*** Opening of Records shown ***

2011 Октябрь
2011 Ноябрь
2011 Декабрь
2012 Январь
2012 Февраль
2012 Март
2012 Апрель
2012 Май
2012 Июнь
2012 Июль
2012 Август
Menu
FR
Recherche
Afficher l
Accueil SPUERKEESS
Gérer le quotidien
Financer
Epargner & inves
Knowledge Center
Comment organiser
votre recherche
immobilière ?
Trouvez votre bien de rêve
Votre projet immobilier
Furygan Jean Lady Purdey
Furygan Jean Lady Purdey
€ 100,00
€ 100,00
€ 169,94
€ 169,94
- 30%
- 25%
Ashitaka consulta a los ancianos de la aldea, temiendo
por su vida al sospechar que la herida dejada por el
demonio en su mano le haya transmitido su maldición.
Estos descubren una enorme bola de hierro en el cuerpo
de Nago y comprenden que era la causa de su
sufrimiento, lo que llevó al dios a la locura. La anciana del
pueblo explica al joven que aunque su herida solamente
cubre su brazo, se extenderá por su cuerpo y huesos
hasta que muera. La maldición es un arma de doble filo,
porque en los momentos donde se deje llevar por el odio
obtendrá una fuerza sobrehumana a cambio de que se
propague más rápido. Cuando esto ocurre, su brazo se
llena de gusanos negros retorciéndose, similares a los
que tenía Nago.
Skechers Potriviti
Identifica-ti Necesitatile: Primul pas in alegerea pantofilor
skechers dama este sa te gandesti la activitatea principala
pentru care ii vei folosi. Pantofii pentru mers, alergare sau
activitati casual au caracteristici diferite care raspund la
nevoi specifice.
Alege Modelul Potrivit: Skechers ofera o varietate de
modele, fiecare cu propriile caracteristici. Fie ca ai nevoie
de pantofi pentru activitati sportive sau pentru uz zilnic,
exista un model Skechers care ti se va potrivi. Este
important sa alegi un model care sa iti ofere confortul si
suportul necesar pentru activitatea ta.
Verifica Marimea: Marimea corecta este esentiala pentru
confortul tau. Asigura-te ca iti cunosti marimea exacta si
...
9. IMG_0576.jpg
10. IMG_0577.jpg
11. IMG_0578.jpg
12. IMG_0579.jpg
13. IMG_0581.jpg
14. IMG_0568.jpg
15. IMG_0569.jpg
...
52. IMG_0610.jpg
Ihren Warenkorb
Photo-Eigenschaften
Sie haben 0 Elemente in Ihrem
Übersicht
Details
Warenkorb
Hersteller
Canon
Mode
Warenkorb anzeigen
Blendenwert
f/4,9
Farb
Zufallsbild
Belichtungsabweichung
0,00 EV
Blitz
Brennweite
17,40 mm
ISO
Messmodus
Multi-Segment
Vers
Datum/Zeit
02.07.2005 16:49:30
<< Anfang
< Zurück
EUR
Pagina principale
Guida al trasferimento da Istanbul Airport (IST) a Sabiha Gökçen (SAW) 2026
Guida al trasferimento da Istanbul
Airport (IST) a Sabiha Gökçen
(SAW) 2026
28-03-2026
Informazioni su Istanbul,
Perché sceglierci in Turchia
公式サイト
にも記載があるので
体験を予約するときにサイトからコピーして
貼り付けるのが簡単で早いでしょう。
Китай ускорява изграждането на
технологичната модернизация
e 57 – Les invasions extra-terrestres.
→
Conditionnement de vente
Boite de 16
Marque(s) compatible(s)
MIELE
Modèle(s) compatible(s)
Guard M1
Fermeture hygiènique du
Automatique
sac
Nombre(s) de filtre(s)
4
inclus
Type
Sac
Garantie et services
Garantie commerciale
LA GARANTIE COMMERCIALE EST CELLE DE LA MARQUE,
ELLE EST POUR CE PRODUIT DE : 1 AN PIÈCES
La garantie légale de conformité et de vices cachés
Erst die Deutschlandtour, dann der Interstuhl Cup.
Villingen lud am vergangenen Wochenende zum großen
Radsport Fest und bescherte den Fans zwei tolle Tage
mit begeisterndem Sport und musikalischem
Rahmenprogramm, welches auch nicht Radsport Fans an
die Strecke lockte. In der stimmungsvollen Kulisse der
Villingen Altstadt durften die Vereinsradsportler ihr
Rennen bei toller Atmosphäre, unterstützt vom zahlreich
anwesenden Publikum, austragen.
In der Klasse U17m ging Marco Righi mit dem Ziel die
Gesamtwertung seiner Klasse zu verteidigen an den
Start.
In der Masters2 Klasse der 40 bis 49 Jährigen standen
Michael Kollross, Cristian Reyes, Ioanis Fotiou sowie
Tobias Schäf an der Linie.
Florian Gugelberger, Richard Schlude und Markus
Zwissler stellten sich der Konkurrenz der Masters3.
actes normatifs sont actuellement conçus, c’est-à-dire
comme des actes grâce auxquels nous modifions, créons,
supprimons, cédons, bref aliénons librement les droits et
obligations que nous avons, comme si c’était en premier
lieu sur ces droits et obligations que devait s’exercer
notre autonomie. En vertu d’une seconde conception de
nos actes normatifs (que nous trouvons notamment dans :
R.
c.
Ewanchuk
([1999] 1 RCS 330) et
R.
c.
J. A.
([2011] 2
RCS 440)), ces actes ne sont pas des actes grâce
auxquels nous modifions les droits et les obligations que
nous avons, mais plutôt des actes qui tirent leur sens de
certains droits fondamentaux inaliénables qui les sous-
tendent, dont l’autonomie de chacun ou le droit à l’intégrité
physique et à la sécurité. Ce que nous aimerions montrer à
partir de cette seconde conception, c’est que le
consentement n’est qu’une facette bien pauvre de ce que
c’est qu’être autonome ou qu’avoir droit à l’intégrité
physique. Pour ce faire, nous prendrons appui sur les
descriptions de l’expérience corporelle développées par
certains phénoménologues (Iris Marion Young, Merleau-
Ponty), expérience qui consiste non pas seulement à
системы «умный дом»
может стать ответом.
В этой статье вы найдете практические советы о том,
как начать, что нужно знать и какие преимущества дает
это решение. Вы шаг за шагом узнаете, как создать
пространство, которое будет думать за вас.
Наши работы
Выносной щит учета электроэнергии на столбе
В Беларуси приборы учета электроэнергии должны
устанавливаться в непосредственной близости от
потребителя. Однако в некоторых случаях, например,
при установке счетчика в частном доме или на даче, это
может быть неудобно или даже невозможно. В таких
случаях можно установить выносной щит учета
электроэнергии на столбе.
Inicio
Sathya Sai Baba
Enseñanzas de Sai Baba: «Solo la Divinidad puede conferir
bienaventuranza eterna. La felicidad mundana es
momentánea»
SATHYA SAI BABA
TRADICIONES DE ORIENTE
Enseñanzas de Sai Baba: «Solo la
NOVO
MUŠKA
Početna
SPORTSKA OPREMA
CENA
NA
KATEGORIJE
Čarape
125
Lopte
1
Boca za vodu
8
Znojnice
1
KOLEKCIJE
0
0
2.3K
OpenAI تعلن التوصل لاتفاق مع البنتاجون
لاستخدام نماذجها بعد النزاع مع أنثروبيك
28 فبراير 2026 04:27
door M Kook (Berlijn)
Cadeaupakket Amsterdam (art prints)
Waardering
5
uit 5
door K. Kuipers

*** Close of Records shown ***

### Work request
Write out all of the lines above, keeping every character unchanged.

### Response for this exercise
2011 Октябрь
2011 Ноябрь
2011 Декабрь
2012 Январь
2012 Февраль
2012 Март
2012 Апрель
2012 Май
2012 Июнь
2012 Июль
2012 Август
Menu
FR
Recherche
Afficher l
Accueil SPUERKEESS
Gérer le quotidien
Financer
Epargner & inves
Knowledge Center
Comment organiser
votre recherche
immobilière ?
Trouvez votre bien de rêve
Votre projet immobilier
Furygan Jean Lady Purdey
Furygan Jean Lady Purdey
€ 100,00
€ 100,00
€ 169,94
€ 169,94
- 30%
- 25%
Ashitaka consulta a los ancianos de la aldea, temiendo
por su vida al sospechar que la herida dejada por el
demonio en su mano le haya transmitido su maldición.
Estos descubren una enorme bola de hierro en el cuerpo
de Nago y comprenden que era la causa de su
sufrimiento, lo que llevó al dios a la locura. La anciana del
pueblo explica al joven que aunque su herida solamente
cubre su brazo, se extenderá por su cuerpo y huesos
hasta que muera. La maldición es un arma de doble filo,
porque en los momentos donde se deje llevar por el odio
obtendrá una fuerza sobrehumana a cambio de que se
propague más rápido. Cuando esto ocurre, su brazo se
llena de gusanos negros retorciéndose, similares a los
que tenía Nago.
Skechers Potriviti
Identifica-ti Necesitatile: Primul pas in alegerea pantofilor
skechers dama este sa te gandesti la activitatea principala
pentru care ii vei folosi. Pantofii pentru mers, alergare sau
activitati casual au caracteristici diferite care raspund la
nevoi specifice.
Alege Modelul Potrivit: Skechers ofera o varietate de
modele, fiecare cu propriile caracteristici. Fie ca ai nevoie
de pantofi pentru activitati sportive sau pentru uz zilnic,
exista un model Skechers care ti se va potrivi. Este
important sa alegi un model care sa iti ofere confortul si
suportul necesar pentru activitatea ta.
Verifica Marimea: Marimea corecta este esentiala pentru
confortul tau. Asigura-te ca iti cunosti marimea exacta si
...
9. IMG_0576.jpg
10. IMG_0577.jpg
11. IMG_0578.jpg
12. IMG_0579.jpg
13. IMG_0581.jpg
14. IMG_0568.jpg
15. IMG_0569.jpg
...
52. IMG_0610.jpg
Ihren Warenkorb
Photo-Eigenschaften
Sie haben 0 Elemente in Ihrem
Übersicht
Details
Warenkorb
Hersteller
Canon
Mode
Warenkorb anzeigen
Blendenwert
f/4,9
Farb
Zufallsbild
Belichtungsabweichung
0,00 EV
Blitz
Brennweite
17,40 mm
ISO
Messmodus
Multi-Segment
Vers
Datum/Zeit
02.07.2005 16:49:30
<< Anfang
< Zurück
EUR
Pagina principale
Guida al trasferimento da Istanbul Airport (IST) a Sabiha Gökçen (SAW) 2026
Guida al trasferimento da Istanbul
Airport (IST) a Sabiha Gökçen
(SAW) 2026
28-03-2026
Informazioni su Istanbul,
Perché sceglierci in Turchia
公式サイト
にも記載があるので
体験を予約するときにサイトからコピーして
貼り付けるのが簡単で早いでしょう。
Китай ускорява изграждането на
технологичната модернизация
e 57 – Les invasions extra-terrestres.
→
Conditionnement de vente
Boite de 16
Marque(s) compatible(s)
MIELE
Modèle(s) compatible(s)
Guard M1
Fermeture hygiènique du
Automatique
sac
Nombre(s) de filtre(s)
4
inclus
Type
Sac
Garantie et services
Garantie commerciale
LA GARANTIE COMMERCIALE EST CELLE DE LA MARQUE,
ELLE EST POUR CE PRODUIT DE : 1 AN PIÈCES
La garantie légale de conformité et de vices cachés
Erst die Deutschlandtour, dann der Interstuhl Cup.
Villingen lud am vergangenen Wochenende zum großen
Radsport Fest und bescherte den Fans zwei tolle Tage
mit begeisterndem Sport und musikalischem
Rahmenprogramm, welches auch nicht Radsport Fans an
die Strecke lockte. In der stimmungsvollen Kulisse der
Villingen Altstadt durften die Vereinsradsportler ihr
Rennen bei toller Atmosphäre, unterstützt vom zahlreich
anwesenden Publikum, austragen.
In der Klasse U17m ging Marco Righi mit dem Ziel die
Gesamtwertung seiner Klasse zu verteidigen an den
Start.
In der Masters2 Klasse der 40 bis 49 Jährigen standen
Michael Kollross, Cristian Reyes, Ioanis Fotiou sowie
Tobias Schäf an der Linie.
Florian Gugelberger, Richard Schlude und Markus
Zwissler stellten sich der Konkurrenz der Masters3.
actes normatifs sont actuellement conçus, c’est-à-dire
comme des actes grâce auxquels nous modifions, créons,
supprimons, cédons, bref aliénons librement les droits et
obligations que nous avons, comme si c’était en premier
lieu sur ces droits et obligations que devait s’exercer
notre autonomie. En vertu d’une seconde conception de
nos actes normatifs (que nous trouvons notamment dans :
R.
c.
Ewanchuk
([1999] 1 RCS 330) et
R.
c.
J. A.
([2011] 2
RCS 440)), ces actes ne sont pas des actes grâce
auxquels nous modifions les droits et les obligations que
nous avons, mais plutôt des actes qui tirent leur sens de
certains droits fondamentaux inaliénables qui les sous-
tendent, dont l’autonomie de chacun ou le droit à l’intégrité
physique et à la sécurité. Ce que nous aimerions montrer à
partir de cette seconde conception, c’est que le
consentement n’est qu’une facette bien pauvre de ce que
c’est qu’être autonome ou qu’avoir droit à l’intégrité
physique. Pour ce faire, nous prendrons appui sur les
descriptions de l’expérience corporelle développées par
certains phénoménologues (Iris Marion Young, Merleau-
Ponty), expérience qui consiste non pas seulement à
системы «умный дом»
может стать ответом.
В этой статье вы найдете практические советы о том,
как начать, что нужно знать и какие преимущества дает
это решение. Вы шаг за шагом узнаете, как создать
пространство, которое будет думать за вас.
Наши работы
Выносной щит учета электроэнергии на столбе
В Беларуси приборы учета электроэнергии должны
устанавливаться в непосредственной близости от
потребителя. Однако в некоторых случаях, например,
при установке счетчика в частном доме или на даче, это
может быть неудобно или даже невозможно. В таких
случаях можно установить выносной щит учета
электроэнергии на столбе.
Inicio
Sathya Sai Baba
Enseñanzas de Sai Baba: «Solo la Divinidad puede conferir
bienaventuranza eterna. La felicidad mundana es
momentánea»
SATHYA SAI BABA
TRADICIONES DE ORIENTE
Enseñanzas de Sai Baba: «Solo la
NOVO
MUŠKA
Početna
SPORTSKA OPREMA
CENA
NA
KATEGORIJE
Čarape
125
Lopte
1
Boca za vodu
8
Znojnice
1
KOLEKCIJE
0
0
2.3K
OpenAI تعلن التوصل لاتفاق مع البنتاجون
لاستخدام نماذجها بعد النزاع مع أنثروبيك
28 فبراير 2026 04:27
door M Kook (Berlijn)
Cadeaupakket Amsterdam (art prints)
Waardering
5
uit 5
door K. Kuipers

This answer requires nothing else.